→ WORK TO COMPLETE
Output the entries as they appear, skipping images.

Saved data entries
======

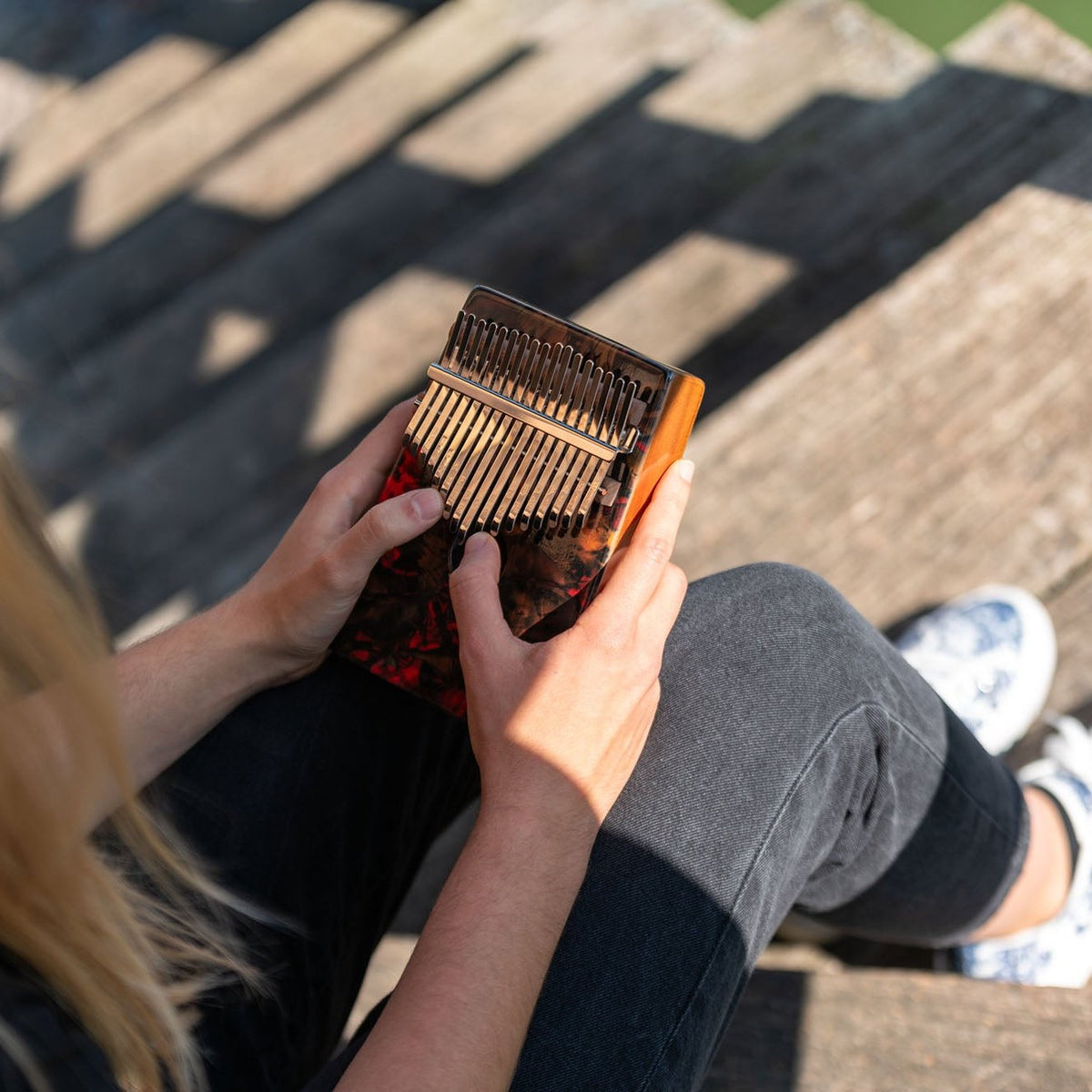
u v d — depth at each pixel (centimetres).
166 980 68
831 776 80
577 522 76
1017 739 140
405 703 85
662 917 72
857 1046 93
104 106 290
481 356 77
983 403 143
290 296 232
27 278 257
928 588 142
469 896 63
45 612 53
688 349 184
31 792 52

======

→ OUTPUT OF THE TASK
u v d — depth at each pixel (centimetres).
166 980 68
831 776 80
577 522 76
1017 739 140
405 703 85
662 917 72
857 1046 93
104 106 290
481 356 77
983 403 143
290 296 232
27 278 257
928 588 142
469 896 63
45 612 53
688 349 184
31 792 52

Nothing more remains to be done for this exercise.